**DOCUMENT SECTION:**
================
Hacker Newsnew | past | comments | ask | show | jobs | submitlogin
Analyzing Caltrain Delays (svds.com)
64 points by jsweojtj on March 10, 2016 | hide | past | favorite | 31 comments


Data scientists blog about Caltrain data, come up with convoluted hypothesis about bias in sensors at two stations.

Commenter on blog notices that Caltrain is occasionally single-tracking between those stations due to a bridge replacement. [1]

"Data science" ends up with a bloody neck from Occam's razor.

[1] http://www.caltrain.com/projectsplans/Projects/Caltrain_Capi...


There are a couple of reasons that this isn't the explanation.

To pick one, the random data selection in the blog post showed data from October 2015 -- Feb 2016, and this Caltrain link appears to show the bridge work starting Feb 26th, 2016.

So, no the just-so story doesn't appear to be just-so.


The data is very much consistent with the bridge work hypothesis. The website indicates a series of bridges are being replaced. Starting 9/28/15 with Tilton Ave. and proceeding northward to Monte Diablo Ave then Santa Inez Ave.


The data was sound. They formed a hypothesis. They got a better explanation. Now they have a better hypothesis for the data anamoly. I don't think it's fair to fault them or to discredit the effort.
================
**WORK TO COMPLETE:**
Please name the bridge whose replacement started on 9/28/15, according to the Caltrain delays thread.
================
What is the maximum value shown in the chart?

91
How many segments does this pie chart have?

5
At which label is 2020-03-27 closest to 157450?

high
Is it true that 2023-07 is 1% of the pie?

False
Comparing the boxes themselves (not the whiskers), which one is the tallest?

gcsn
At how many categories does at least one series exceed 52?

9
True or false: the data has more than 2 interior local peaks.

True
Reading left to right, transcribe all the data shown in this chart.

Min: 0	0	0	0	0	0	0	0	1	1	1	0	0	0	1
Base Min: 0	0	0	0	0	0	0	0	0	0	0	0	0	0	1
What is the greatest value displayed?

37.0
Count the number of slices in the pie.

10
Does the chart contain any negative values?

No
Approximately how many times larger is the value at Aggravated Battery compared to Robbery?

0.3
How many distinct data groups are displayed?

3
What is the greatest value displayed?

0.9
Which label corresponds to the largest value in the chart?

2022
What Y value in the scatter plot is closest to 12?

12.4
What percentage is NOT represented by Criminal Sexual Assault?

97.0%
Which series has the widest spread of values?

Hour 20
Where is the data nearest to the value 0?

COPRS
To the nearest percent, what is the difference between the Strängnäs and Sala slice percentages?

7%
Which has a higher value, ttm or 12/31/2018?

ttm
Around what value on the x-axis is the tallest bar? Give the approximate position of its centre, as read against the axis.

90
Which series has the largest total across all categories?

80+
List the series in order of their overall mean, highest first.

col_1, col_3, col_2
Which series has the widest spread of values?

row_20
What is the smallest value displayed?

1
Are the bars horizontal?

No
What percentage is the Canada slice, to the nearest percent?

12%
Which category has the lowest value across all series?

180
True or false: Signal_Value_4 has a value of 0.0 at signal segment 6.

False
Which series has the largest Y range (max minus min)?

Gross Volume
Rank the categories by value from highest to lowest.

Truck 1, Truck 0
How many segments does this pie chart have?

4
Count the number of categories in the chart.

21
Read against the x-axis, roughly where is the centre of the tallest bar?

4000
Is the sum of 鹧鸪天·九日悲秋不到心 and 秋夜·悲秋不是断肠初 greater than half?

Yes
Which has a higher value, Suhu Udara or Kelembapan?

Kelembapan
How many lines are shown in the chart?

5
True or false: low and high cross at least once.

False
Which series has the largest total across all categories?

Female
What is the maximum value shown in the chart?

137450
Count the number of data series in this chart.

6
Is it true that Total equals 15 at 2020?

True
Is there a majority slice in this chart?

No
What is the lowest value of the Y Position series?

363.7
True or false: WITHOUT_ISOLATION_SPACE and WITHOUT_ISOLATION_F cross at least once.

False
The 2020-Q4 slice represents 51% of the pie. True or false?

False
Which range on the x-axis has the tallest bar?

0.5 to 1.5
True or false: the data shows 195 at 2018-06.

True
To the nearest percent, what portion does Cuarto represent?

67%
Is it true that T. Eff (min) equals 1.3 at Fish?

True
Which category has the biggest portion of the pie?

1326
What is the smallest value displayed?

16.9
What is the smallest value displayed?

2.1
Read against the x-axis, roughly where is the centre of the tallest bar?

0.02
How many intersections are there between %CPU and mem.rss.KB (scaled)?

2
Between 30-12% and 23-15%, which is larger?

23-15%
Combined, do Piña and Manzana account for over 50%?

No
================
**ANSWER TO THE EXERCISE:**
Tilton Ave.